Kennedy first ran for Congress at age twenty-nine, was a leading contender for his party’s vice-presidential nomination at thirty-nine, used political primaries in a way that was new to capture the Democratic Party presidential nomination, and became the youngest man elected president at age forty-three. Reagan did not run for political office until he was fifty-five, but when he did he swung for the fences, vying for governor of the nation’s most populous state, California—and winning. But even before he had taken the gubernatorial oath of office, he was planning his first run for president, mounting a poorly conceived challenge to party elder Richard Nixon in 1968. Eight years later, the man who popularized the so-called “Eleventh Commandment” (“Thou shalt not speak ill of a fellow Republican”) happily challenged an incumbent president from his own party and nearly won.
Together, Kennedy and Reagan established a new standard for presidential preparedness: You are qualified to run for president if you think you are qualified to run for president.

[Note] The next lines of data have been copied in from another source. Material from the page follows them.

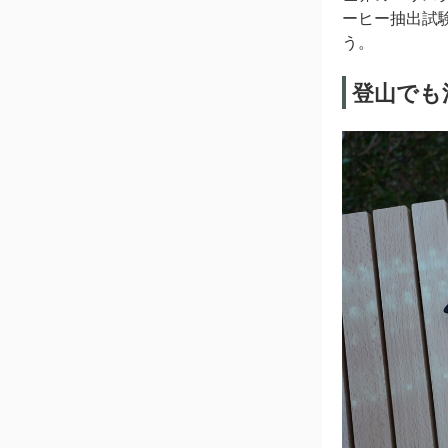
ーヒー抽出試
う。
登山でも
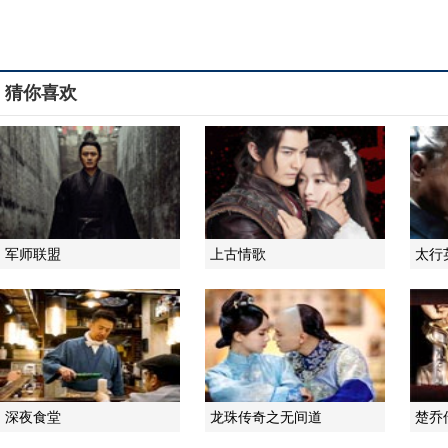
猜你喜欢
军师联盟
上古情歌
太行
深夜食堂
龙珠传奇之无间道
楚乔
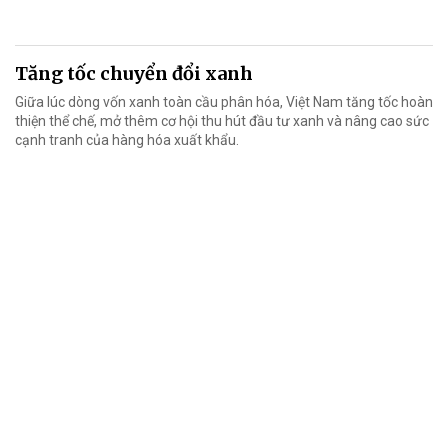
Tăng tốc chuyển đổi xanh
Giữa lúc dòng vốn xanh toàn cầu phân hóa, Việt Nam tăng tốc hoàn
thiện thể chế, mở thêm cơ hội thu hút đầu tư xanh và nâng cao sức
cạnh tranh của hàng hóa xuất khẩu.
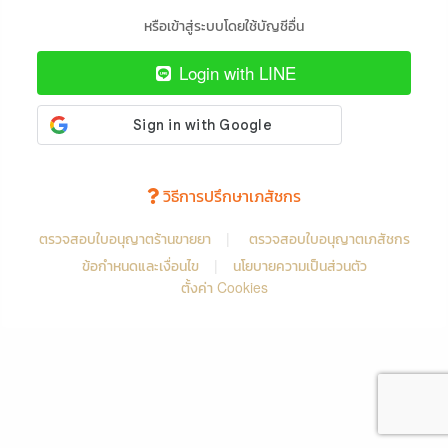
หรือเข้าสู่ระบบโดยใช้บัญชีอื่น
Login with LINE
วิธีการปรึกษาเภสัชกร
ตรวจสอบใบอนุญาตร้านขายยา
|
ตรวจสอบใบอนุญาตเภสัชกร
ข้อกำหนดและเงื่อนไข
|
นโยบายความเป็นส่วนตัว
ตั้งค่า Cookies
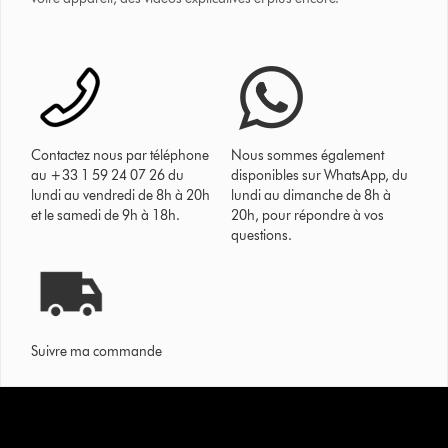
Contactez nous par téléphone
Nous sommes également
au +33 1 59 24 07 26 du
disponibles sur WhatsApp, du
lundi au vendredi de 8h à 20h
lundi au dimanche de 8h à
et le samedi de 9h à 18h.
20h, pour répondre à vos
questions.
Suivre ma commande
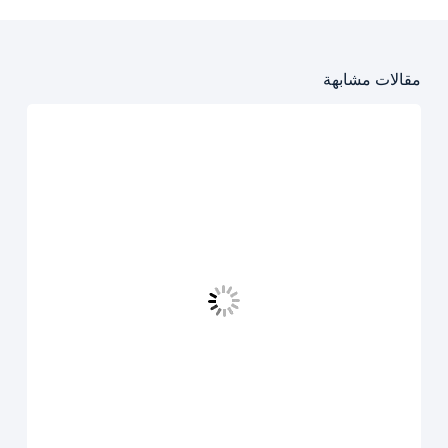
مقالات مشابهة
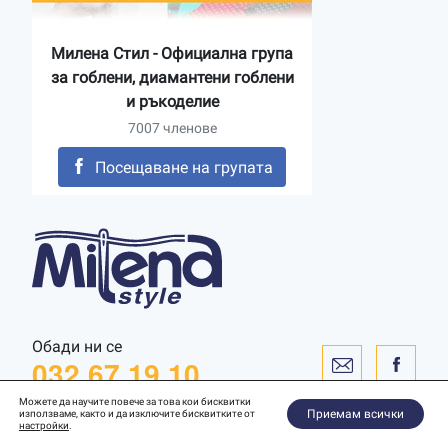
Милена Стил - Официална група
за гоблени, диамантени гоблени
и ръкоделие
7007 членове
Посещаване на групата
Обади ни се
032 67 19 10
Можете да научите повече за това кои бисквитки
Приемам всички
използваме, както и да изключите бисквитките от
настройки
.
Уебсайт от
WebToSpec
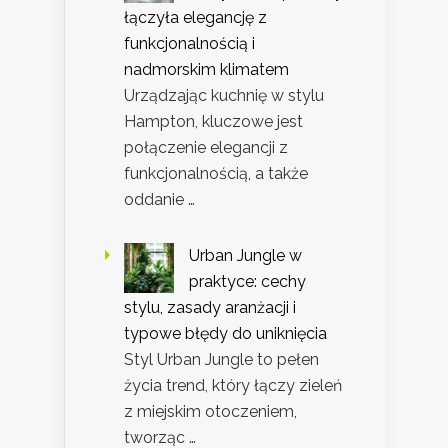
łączyła elegancję z
funkcjonalnością i
nadmorskim klimatem
Urządzając kuchnię w stylu
Hampton, kluczowe jest
połączenie elegancji z
funkcjonalnością, a także
oddanie …
Urban Jungle w
praktyce: cechy
stylu, zasady aranżacji i
typowe błędy do uniknięcia
Styl Urban Jungle to pełen
życia trend, który łączy zieleń
z miejskim otoczeniem,
tworząc …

The chutzpah it took for each man to take their bold political steps was at least partly rooted in the fact that, after unremarkable childhood achievements and undistinguished academic careers, they enjoyed extraordinary and unexpected personal success as very young adults. Both were national figures in their twenties, Kennedy as an author, Reagan first as a sportscaster and sportswriter and later as a movie star. Fortune smiled so brightly upon them that those who began to follow them concluded that they each led charmed lives, and these followers adjusted their own lives accordingly so that they might serve men whom fate seemed to bless.